Powstała w ten sposób niewielka książeczka pt. „Uwierzcie w koniec świata. Współczesne proroctwo o powtórnym przyjściu Chrystusa”, wydana właśnie przez wydawnictwo Znak. Książeczka, która jeśli zostanie przeczytana - ma moc zmiany życia. Nie tylko jednostkowego. I przez to jest groźna!

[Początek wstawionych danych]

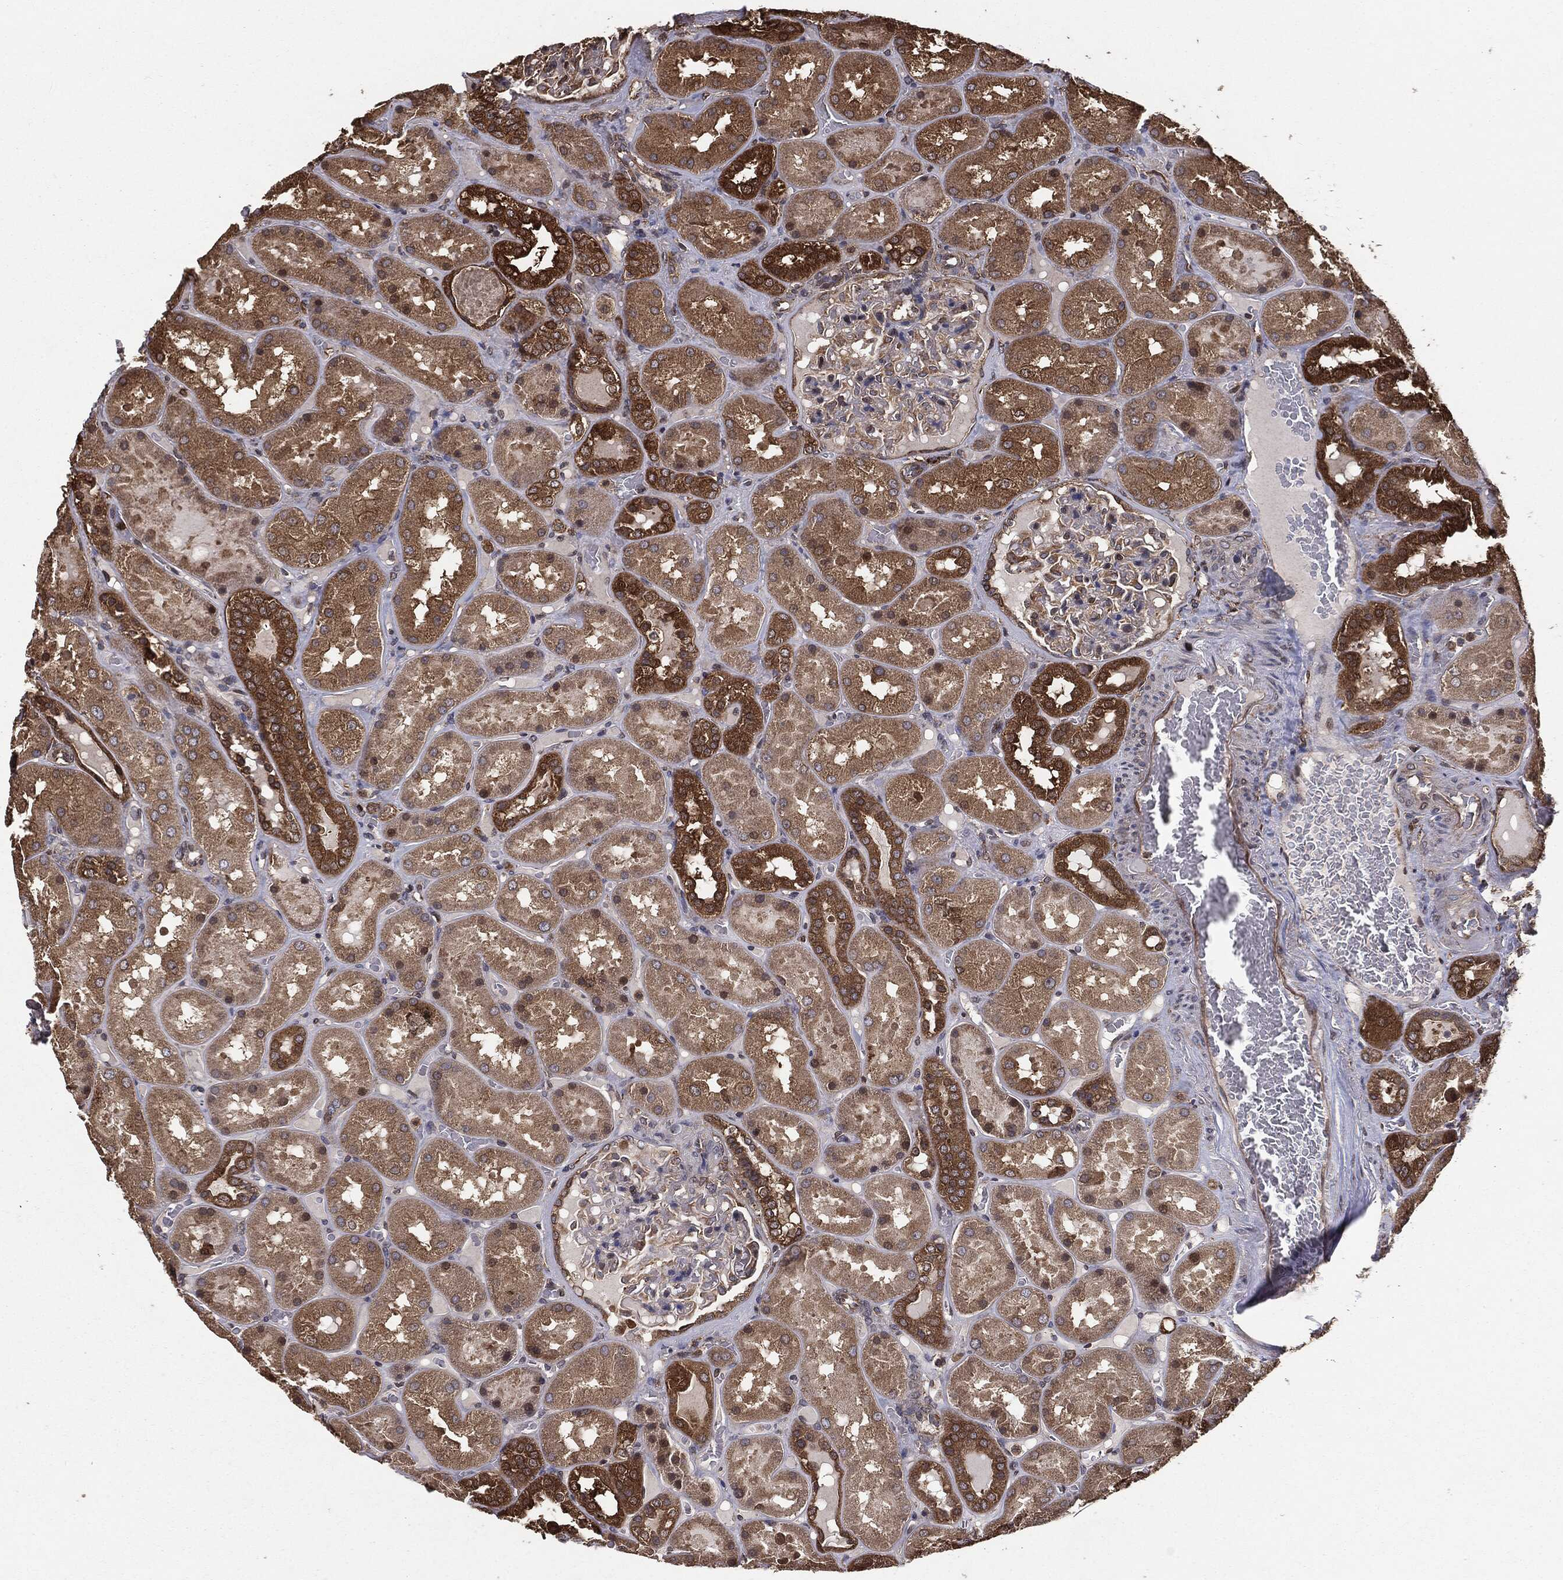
{"staining": {"intensity": "negative", "quantity": "none", "location": "none"}, "tissue": "kidney", "cell_type": "Cells in glomeruli", "image_type": "normal", "snomed": [{"axis": "morphology", "description": "Normal tissue, NOS"}, {"axis": "topography", "description": "Kidney"}], "caption": "A high-resolution histopathology image shows immunohistochemistry (IHC) staining of unremarkable kidney, which shows no significant expression in cells in glomeruli. (DAB (3,3'-diaminobenzidine) immunohistochemistry with hematoxylin counter stain).", "gene": "NME1", "patient": {"sex": "male", "age": 73}}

To nie może tak dalej gnić!
Proroctwo w tytule (dokładnie w podtytule) nie ma nic wspólnego ze współczesnymi rozumieniami tego terminu. Ojciec Badeni nie próbuje nawet „przewidywać”, kiedy nadejdzie koniec świata i nastąpi powtórne przyjście Chrystusa. Dla niego wszystkie przewidywania, terminy, analizy są zafałszowaniem prawdziwego proroctwa, które ma nam przypomnieć nie tyle o tym, kiedy nadejdzie koniec, ile to, co on naprawdę znaczy.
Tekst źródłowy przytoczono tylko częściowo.